[DATA FOR REVIEW — start]
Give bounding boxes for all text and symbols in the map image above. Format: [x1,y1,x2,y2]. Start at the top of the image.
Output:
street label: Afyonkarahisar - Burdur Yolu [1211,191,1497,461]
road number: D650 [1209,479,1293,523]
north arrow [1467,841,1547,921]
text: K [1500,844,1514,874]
[DATA FOR REVIEW — finish]
== ASSIGNMENT ==
Would you copy out all the entries above without changing a single character?

== EXPECTED OUTPUT ==
Give bounding boxes for all text and symbols in the map image above. Format: [x1,y1,x2,y2]. Start at the top of the image.
Output:
street label: Afyonkarahisar - Burdur Yolu [1211,191,1497,461]
road number: D650 [1209,479,1293,523]
north arrow [1467,841,1547,921]
text: K [1500,844,1514,874]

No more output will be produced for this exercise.